# Start of Material for the task

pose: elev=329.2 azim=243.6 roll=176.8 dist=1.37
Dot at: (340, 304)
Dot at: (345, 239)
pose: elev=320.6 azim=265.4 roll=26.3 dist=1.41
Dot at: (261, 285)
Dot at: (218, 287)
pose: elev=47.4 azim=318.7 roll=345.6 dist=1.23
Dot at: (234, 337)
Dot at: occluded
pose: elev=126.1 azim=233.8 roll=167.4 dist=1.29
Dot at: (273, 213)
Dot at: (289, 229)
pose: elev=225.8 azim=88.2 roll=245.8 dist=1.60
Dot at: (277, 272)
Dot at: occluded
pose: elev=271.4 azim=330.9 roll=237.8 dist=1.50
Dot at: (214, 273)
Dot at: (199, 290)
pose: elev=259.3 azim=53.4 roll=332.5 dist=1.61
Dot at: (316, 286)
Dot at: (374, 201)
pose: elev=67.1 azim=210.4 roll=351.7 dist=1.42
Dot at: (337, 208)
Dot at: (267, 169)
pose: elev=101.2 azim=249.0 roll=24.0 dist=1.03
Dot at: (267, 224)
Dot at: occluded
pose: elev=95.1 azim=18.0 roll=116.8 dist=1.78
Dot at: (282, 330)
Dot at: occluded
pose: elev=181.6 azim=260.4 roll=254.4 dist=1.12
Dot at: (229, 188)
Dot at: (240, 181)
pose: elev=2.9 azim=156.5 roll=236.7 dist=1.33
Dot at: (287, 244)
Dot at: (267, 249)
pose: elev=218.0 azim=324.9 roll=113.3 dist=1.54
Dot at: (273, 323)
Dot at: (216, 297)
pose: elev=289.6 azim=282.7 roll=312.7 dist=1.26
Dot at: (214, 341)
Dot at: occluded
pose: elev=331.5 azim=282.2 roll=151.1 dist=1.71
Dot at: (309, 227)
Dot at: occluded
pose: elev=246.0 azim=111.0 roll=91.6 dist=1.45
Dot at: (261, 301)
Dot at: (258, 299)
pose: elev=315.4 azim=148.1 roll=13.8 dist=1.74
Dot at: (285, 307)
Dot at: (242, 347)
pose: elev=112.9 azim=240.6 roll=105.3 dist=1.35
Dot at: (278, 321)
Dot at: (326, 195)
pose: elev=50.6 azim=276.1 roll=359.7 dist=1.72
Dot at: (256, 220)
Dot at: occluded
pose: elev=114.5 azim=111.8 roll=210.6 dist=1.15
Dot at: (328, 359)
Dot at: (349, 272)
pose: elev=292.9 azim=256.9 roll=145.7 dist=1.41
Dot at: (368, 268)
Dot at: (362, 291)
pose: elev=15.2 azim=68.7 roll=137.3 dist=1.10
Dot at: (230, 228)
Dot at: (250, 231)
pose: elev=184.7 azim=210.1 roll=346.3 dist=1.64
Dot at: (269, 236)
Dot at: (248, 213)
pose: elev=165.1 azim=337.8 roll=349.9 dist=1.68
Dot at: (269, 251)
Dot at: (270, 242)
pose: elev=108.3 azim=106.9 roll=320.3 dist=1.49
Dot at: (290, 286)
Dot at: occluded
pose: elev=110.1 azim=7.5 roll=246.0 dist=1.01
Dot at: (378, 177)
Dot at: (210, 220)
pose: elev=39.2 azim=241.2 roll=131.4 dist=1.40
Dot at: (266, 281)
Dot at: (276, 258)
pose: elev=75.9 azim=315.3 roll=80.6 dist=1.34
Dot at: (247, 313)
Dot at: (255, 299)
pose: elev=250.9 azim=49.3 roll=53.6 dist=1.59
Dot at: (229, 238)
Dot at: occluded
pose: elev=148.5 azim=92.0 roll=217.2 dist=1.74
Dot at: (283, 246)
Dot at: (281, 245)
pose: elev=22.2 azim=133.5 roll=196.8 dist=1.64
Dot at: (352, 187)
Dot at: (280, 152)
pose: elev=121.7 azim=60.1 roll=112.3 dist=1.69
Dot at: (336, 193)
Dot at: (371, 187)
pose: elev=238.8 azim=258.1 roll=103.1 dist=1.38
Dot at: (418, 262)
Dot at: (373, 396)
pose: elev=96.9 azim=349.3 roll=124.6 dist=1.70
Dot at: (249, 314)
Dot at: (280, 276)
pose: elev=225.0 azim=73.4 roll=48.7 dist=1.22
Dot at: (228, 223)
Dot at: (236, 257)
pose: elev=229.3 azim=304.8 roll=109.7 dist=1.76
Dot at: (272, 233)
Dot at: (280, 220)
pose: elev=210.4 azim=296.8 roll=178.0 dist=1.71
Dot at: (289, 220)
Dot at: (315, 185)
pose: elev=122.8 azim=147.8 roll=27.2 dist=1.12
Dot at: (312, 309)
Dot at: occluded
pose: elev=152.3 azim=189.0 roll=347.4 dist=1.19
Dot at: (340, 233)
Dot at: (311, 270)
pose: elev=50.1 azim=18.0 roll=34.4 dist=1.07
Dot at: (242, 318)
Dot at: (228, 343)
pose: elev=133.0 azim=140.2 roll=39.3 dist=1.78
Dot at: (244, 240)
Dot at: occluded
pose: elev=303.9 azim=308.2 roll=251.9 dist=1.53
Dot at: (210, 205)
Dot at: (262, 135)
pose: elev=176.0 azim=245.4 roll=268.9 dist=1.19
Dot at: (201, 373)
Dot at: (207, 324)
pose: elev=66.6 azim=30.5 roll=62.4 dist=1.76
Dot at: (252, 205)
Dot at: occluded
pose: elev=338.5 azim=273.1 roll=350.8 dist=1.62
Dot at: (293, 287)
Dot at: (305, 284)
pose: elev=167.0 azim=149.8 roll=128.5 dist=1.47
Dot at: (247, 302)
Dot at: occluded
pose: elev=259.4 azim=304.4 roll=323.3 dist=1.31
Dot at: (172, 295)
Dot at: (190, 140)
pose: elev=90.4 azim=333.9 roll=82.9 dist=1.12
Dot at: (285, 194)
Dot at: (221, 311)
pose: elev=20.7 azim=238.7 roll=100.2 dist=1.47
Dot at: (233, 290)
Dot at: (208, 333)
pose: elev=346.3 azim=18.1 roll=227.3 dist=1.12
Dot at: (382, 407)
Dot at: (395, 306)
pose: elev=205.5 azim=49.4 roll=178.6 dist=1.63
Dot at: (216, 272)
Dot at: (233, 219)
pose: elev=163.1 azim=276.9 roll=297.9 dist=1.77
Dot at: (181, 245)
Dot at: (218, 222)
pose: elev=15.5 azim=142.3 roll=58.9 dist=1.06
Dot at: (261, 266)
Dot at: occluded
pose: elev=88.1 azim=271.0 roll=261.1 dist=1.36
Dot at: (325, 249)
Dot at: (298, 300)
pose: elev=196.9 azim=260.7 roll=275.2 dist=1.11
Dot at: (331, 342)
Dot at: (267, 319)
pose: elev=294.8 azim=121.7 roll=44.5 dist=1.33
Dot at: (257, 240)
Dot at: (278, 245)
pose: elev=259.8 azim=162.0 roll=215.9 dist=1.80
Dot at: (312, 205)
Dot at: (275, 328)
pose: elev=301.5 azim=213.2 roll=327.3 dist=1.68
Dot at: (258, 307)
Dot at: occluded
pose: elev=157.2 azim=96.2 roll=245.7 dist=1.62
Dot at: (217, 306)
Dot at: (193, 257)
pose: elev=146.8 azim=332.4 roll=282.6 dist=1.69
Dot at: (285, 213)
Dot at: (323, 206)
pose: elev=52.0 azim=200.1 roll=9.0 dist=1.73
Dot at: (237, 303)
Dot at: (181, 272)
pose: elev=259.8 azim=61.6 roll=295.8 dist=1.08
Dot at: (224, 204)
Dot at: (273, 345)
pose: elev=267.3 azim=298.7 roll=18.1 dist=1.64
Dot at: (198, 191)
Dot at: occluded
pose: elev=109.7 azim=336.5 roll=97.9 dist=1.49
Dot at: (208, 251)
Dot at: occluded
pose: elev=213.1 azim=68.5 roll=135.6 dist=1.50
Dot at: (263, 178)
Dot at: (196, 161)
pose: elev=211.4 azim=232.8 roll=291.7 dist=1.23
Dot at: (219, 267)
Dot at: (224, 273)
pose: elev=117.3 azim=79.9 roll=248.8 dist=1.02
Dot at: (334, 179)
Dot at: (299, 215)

# End of Material for the task

Your goal
Put the lines of the entries above into a numbered list, leaving out blank lines. Begin at the line that contains "pose: elev=225.8 azim=88.2" and stop after the line that contains "Dot at: (258, 299)", both included.

Correct output
1. pose: elev=225.8 azim=88.2 roll=245.8 dist=1.60
2. Dot at: (277, 272)
3. Dot at: occluded
4. pose: elev=271.4 azim=330.9 roll=237.8 dist=1.50
5. Dot at: (214, 273)
6. Dot at: (199, 290)
7. pose: elev=259.3 azim=53.4 roll=332.5 dist=1.61
8. Dot at: (316, 286)
9. Dot at: (374, 201)
10. pose: elev=67.1 azim=210.4 roll=351.7 dist=1.42
11. Dot at: (337, 208)
12. Dot at: (267, 169)
13. pose: elev=101.2 azim=249.0 roll=24.0 dist=1.03
14. Dot at: (267, 224)
15. Dot at: occluded
16. pose: elev=95.1 azim=18.0 roll=116.8 dist=1.78
17. Dot at: (282, 330)
18. Dot at: occluded
19. pose: elev=181.6 azim=260.4 roll=254.4 dist=1.12
20. Dot at: (229, 188)
21. Dot at: (240, 181)
22. pose: elev=2.9 azim=156.5 roll=236.7 dist=1.33
23. Dot at: (287, 244)
24. Dot at: (267, 249)
25. pose: elev=218.0 azim=324.9 roll=113.3 dist=1.54
26. Dot at: (273, 323)
27. Dot at: (216, 297)
28. pose: elev=289.6 azim=282.7 roll=312.7 dist=1.26
29. Dot at: (214, 341)
30. Dot at: occluded
31. pose: elev=331.5 azim=282.2 roll=151.1 dist=1.71
32. Dot at: (309, 227)
33. Dot at: occluded
34. pose: elev=246.0 azim=111.0 roll=91.6 dist=1.45
35. Dot at: (261, 301)
36. Dot at: (258, 299)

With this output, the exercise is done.